→ **ASSIGNED TASK**:
Show each line of the data below in which "Left" occurs.

→ **DATA SHOWN**:
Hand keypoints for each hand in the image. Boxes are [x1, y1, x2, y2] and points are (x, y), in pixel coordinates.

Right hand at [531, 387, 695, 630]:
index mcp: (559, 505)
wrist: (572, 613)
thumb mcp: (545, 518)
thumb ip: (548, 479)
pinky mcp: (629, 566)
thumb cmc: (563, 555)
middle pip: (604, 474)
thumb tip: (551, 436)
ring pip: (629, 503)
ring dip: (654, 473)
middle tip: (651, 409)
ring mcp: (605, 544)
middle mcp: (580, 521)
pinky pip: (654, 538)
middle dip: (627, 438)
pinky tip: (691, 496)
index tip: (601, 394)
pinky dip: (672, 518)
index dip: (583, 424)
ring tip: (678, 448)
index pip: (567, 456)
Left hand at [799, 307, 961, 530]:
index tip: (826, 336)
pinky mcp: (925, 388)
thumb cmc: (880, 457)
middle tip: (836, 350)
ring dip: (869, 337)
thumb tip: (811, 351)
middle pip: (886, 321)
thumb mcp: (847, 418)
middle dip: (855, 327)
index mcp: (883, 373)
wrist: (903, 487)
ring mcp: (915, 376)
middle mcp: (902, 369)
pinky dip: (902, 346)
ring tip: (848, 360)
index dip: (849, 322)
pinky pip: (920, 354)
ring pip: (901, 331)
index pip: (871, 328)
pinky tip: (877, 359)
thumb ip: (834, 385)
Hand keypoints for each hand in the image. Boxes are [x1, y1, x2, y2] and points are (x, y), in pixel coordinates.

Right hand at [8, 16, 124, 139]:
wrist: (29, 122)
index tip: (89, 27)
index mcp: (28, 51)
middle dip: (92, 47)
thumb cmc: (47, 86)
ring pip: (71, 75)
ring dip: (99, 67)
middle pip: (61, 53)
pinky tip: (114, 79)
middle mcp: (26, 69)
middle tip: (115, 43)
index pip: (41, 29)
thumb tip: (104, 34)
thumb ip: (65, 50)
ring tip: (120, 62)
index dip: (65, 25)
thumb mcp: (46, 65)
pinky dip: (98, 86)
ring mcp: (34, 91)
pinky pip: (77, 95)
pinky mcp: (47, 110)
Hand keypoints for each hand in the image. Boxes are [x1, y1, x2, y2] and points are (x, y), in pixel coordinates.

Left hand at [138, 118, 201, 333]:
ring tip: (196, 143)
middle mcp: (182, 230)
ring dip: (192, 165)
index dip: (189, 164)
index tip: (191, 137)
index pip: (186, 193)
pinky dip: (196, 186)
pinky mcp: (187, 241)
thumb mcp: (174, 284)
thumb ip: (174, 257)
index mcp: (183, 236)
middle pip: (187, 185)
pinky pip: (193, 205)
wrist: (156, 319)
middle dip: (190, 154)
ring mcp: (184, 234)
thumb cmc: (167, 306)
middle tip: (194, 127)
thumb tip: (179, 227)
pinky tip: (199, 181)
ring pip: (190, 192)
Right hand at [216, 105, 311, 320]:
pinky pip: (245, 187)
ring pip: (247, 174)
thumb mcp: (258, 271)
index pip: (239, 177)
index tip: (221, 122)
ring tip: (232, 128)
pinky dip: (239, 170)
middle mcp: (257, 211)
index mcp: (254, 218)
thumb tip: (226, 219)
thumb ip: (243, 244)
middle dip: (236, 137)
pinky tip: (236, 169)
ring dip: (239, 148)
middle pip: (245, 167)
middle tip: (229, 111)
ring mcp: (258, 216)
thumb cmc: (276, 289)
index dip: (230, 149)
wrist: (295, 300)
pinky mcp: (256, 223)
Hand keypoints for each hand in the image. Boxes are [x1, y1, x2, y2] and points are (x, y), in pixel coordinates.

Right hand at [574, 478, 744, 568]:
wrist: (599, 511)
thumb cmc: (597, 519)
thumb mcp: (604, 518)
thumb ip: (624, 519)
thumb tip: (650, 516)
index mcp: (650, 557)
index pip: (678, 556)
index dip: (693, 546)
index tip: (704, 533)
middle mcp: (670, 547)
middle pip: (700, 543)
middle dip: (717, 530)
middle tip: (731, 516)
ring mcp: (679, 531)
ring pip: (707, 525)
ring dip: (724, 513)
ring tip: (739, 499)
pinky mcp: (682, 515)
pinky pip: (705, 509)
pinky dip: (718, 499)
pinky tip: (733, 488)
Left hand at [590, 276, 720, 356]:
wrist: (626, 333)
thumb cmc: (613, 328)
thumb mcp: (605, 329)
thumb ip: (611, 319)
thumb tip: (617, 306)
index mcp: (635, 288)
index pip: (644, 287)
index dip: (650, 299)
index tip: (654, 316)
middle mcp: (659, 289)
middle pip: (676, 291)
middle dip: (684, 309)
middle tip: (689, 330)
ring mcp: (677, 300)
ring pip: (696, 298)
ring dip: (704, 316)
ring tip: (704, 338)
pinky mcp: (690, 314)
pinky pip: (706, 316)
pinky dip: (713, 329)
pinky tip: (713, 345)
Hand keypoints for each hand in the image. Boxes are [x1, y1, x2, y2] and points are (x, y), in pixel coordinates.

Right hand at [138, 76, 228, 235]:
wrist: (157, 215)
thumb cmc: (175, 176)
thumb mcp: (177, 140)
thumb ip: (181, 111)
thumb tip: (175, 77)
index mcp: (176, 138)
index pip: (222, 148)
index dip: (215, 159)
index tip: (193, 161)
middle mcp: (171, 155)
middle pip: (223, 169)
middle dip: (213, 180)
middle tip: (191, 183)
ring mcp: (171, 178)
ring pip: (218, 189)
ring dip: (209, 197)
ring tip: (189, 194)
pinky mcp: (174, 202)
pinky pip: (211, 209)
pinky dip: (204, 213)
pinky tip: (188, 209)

→ **YOUR RESPONSE**:
Left hand at [799, 307, 961, 530]:
Left hand at [138, 118, 201, 333]:
Left hand at [590, 276, 720, 356]:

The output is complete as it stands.